[Dataset items]
+ + + + + + +
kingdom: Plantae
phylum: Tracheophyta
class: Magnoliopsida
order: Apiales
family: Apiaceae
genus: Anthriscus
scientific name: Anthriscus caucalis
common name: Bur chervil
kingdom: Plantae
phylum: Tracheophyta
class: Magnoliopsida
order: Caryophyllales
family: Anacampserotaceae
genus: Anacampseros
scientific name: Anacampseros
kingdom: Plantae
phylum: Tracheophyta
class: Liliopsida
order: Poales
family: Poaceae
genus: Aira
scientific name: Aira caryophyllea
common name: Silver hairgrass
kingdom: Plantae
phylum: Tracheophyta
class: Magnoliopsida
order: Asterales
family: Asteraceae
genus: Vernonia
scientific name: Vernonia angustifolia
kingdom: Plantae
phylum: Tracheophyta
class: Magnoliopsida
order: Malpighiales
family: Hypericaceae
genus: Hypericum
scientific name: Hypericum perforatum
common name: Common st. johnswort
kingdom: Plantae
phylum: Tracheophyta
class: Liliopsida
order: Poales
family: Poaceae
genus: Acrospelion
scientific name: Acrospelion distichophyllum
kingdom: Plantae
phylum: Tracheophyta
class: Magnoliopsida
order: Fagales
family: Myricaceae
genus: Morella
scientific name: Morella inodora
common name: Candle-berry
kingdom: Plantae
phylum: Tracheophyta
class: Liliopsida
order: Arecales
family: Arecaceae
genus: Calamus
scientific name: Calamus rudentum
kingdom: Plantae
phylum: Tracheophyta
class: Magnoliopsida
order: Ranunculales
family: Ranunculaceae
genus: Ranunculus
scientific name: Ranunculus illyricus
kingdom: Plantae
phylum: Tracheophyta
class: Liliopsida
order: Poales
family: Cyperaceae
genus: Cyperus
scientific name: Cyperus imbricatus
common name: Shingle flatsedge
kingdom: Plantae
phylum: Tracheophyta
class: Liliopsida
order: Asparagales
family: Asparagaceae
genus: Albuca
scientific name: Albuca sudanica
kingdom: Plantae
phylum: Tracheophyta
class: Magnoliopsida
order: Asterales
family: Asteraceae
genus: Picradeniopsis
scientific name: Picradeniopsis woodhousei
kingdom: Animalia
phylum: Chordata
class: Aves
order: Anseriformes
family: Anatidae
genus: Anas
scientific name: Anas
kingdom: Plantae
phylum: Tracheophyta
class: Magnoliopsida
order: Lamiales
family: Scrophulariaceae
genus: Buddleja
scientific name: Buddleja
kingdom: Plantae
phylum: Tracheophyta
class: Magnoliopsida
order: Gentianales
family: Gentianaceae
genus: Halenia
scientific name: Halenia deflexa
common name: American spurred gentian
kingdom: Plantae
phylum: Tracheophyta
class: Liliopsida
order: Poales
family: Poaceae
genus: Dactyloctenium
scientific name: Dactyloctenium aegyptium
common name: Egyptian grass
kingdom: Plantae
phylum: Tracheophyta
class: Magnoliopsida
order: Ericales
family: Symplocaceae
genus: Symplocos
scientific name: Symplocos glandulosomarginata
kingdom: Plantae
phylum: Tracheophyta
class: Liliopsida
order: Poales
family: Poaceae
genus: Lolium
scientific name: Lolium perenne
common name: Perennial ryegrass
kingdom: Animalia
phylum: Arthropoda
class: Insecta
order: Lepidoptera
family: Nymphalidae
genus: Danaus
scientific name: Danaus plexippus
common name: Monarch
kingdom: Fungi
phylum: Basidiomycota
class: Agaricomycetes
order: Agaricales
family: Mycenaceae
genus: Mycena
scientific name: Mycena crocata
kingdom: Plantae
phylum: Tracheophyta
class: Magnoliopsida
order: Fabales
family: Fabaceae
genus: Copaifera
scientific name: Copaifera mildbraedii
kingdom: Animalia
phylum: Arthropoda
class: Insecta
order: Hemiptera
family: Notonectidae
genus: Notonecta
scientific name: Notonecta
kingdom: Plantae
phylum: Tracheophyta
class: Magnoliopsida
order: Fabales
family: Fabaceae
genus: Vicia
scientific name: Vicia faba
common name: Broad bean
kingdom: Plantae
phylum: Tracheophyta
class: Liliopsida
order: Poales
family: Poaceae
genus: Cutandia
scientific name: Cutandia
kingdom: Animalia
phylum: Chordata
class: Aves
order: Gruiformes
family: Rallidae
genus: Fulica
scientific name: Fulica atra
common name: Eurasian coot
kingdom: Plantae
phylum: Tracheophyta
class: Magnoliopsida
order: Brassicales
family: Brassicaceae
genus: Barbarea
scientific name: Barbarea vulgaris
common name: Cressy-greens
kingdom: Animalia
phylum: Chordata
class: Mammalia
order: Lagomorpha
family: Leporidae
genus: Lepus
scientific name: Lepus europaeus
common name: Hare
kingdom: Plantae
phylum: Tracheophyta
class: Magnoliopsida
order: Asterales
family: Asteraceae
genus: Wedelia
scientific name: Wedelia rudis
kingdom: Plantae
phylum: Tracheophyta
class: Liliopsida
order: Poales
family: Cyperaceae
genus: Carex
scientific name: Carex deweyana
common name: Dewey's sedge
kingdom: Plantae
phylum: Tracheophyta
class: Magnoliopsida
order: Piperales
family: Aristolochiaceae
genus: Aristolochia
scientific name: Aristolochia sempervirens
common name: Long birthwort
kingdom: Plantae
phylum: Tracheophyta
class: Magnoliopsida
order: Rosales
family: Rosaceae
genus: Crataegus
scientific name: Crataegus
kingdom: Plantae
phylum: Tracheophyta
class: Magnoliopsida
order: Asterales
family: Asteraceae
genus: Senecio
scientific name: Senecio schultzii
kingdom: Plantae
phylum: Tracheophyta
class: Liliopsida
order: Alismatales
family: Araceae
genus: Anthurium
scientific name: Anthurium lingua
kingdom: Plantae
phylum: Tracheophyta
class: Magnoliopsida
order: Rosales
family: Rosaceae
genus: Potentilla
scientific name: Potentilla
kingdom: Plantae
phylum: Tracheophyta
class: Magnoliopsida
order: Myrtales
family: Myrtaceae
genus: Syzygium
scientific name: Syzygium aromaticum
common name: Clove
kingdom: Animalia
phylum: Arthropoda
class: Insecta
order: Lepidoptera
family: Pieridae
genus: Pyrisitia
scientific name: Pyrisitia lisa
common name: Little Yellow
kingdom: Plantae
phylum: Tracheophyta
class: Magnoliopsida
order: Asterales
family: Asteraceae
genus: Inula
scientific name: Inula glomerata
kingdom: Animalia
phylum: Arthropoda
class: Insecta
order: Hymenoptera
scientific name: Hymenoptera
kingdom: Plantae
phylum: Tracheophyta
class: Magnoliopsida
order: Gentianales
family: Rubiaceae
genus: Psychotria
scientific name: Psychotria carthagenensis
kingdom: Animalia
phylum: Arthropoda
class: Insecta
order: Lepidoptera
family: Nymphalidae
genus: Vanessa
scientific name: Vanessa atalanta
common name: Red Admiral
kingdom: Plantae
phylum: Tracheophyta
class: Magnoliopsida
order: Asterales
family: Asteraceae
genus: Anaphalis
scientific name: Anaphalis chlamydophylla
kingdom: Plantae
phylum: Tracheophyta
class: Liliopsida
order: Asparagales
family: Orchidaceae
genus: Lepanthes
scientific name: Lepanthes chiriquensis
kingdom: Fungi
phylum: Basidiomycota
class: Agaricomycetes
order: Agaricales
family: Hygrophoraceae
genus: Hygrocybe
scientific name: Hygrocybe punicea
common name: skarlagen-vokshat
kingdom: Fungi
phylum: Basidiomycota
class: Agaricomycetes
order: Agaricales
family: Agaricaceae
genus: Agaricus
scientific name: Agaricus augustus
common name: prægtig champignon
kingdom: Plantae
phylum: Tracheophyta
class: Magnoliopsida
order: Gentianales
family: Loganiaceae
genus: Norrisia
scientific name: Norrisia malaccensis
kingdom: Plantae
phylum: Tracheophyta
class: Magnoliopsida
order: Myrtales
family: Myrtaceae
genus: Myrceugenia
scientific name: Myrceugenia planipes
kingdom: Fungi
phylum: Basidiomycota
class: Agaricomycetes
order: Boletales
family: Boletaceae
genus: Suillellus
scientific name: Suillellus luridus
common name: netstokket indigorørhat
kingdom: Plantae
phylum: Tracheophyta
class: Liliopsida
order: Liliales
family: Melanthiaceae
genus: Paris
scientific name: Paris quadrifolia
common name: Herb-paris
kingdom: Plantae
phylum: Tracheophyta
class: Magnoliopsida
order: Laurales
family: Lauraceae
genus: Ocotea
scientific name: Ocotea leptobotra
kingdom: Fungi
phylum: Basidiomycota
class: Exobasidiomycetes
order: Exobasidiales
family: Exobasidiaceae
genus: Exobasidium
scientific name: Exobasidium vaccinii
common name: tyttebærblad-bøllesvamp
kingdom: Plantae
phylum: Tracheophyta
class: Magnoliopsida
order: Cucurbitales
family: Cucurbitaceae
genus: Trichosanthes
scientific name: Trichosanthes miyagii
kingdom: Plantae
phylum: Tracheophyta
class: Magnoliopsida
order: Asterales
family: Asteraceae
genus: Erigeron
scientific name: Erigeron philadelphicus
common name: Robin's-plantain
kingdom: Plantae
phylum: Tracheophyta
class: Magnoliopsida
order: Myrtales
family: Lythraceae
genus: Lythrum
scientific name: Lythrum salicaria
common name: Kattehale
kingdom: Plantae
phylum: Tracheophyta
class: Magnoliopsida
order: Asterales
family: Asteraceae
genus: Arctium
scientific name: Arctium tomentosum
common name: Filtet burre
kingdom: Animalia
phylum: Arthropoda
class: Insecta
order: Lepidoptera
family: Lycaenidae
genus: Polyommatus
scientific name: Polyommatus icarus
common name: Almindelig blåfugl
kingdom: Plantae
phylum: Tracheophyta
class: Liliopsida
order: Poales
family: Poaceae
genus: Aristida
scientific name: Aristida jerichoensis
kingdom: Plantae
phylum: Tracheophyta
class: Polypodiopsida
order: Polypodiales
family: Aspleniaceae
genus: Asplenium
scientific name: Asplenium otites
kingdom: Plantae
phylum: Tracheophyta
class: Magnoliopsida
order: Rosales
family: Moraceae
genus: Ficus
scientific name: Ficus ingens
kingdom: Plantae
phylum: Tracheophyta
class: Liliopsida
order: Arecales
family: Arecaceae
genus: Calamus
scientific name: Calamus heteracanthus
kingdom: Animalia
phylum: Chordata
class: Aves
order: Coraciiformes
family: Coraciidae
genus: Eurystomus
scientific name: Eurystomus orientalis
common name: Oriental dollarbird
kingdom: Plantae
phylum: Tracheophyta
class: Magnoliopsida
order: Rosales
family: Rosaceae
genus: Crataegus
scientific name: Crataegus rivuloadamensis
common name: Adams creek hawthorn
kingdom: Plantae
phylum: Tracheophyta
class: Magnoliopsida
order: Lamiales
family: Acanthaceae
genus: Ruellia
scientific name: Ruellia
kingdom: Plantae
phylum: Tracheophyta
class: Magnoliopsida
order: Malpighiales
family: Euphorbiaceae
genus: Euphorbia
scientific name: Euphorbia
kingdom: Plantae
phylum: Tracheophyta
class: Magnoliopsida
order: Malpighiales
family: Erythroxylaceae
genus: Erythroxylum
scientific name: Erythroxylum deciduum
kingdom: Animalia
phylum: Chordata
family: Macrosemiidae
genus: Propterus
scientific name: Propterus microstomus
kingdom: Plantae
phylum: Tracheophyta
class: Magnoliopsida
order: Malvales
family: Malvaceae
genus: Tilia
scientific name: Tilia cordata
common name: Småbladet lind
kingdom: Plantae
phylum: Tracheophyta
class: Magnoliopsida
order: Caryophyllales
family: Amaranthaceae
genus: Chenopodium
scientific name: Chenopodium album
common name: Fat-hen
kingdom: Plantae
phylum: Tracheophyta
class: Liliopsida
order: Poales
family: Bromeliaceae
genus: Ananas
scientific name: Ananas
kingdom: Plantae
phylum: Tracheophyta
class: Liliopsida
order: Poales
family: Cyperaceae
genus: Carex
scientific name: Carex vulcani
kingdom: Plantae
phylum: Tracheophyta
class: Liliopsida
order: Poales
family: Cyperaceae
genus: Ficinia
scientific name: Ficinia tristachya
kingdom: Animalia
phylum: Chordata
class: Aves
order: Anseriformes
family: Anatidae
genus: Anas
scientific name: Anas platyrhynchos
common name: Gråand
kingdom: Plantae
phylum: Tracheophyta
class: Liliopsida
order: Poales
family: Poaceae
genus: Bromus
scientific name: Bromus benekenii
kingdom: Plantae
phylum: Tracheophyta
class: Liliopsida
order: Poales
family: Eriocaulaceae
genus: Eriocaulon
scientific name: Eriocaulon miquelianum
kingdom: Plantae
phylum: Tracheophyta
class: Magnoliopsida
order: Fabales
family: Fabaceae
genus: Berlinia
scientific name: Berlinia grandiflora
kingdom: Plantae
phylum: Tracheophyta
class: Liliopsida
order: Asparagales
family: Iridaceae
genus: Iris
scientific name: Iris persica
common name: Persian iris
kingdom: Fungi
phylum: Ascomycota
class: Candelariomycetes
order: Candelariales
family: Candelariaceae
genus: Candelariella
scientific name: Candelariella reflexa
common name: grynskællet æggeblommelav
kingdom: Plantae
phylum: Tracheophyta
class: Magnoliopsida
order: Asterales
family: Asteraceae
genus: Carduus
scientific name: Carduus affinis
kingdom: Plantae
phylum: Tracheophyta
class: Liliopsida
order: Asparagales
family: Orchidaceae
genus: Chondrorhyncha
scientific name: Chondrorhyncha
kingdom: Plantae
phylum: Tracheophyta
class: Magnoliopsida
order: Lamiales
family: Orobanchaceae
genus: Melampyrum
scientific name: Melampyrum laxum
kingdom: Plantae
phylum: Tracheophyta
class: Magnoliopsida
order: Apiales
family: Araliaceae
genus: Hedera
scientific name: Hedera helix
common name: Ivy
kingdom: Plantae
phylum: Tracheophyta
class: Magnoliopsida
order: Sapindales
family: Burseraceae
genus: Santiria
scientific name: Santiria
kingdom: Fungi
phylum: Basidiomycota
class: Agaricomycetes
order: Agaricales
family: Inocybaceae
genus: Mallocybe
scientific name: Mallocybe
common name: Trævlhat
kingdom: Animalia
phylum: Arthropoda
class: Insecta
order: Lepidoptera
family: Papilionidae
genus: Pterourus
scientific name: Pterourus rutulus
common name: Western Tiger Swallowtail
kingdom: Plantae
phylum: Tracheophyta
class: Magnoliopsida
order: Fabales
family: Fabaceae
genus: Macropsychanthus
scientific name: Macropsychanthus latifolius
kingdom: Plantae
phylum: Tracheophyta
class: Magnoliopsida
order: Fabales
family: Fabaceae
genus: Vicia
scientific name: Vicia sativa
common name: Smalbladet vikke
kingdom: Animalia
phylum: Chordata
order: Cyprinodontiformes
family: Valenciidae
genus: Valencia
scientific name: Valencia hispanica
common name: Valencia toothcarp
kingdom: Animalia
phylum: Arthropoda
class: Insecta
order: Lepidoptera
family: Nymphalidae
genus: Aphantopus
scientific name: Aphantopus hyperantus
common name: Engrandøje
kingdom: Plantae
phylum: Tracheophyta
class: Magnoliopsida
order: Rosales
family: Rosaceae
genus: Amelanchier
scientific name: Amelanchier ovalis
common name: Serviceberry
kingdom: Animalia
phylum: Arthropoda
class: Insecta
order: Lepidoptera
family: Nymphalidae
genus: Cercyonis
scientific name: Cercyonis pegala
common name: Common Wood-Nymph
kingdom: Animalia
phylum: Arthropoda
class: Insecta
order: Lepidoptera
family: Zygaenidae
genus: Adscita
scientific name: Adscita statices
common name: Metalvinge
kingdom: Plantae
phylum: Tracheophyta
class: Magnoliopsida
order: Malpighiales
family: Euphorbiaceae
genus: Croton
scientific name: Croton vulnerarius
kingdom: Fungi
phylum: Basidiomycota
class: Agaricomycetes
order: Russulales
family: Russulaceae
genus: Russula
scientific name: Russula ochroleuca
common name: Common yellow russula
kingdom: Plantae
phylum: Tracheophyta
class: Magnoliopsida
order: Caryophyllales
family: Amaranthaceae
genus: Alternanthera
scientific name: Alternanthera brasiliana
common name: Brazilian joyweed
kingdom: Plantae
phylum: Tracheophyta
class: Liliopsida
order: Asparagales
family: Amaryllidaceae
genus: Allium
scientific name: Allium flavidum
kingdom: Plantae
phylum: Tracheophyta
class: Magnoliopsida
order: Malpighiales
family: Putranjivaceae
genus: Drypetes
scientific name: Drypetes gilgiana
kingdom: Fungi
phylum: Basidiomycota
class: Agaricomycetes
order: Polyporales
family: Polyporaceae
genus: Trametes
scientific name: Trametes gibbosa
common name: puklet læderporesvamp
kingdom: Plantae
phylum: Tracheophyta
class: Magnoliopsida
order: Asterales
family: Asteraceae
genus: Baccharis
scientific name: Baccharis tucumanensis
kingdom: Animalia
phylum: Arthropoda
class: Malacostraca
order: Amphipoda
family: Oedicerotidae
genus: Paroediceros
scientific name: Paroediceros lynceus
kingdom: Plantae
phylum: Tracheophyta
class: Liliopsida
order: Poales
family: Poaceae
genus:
+ + + + + + +
Task to complete:
Give the lines from the one with "scientific name: Russula ochroleuca" to the one with "scientific name: Trametes gibbosa", both included, as a numbered list with blank lines left out.

Result for this exercise:
1. scientific name: Russula ochroleuca
2. common name: Common yellow russula
3. kingdom: Plantae
4. phylum: Tracheophyta
5. class: Magnoliopsida
6. order: Caryophyllales
7. family: Amaranthaceae
8. genus: Alternanthera
9. scientific name: Alternanthera brasiliana
10. common name: Brazilian joyweed
11. kingdom: Plantae
12. phylum: Tracheophyta
13. class: Liliopsida
14. order: Asparagales
15. family: Amaryllidaceae
16. genus: Allium
17. scientific name: Allium flavidum
18. kingdom: Plantae
19. phylum: Tracheophyta
20. class: Magnoliopsida
21. order: Malpighiales
22. family: Putranjivaceae
23. genus: Drypetes
24. scientific name: Drypetes gilgiana
25. kingdom: Fungi
26. phylum: Basidiomycota
27. class: Agaricomycetes
28. order: Polyporales
29. family: Polyporaceae
30. genus: Trametes
31. scientific name: Trametes gibbosa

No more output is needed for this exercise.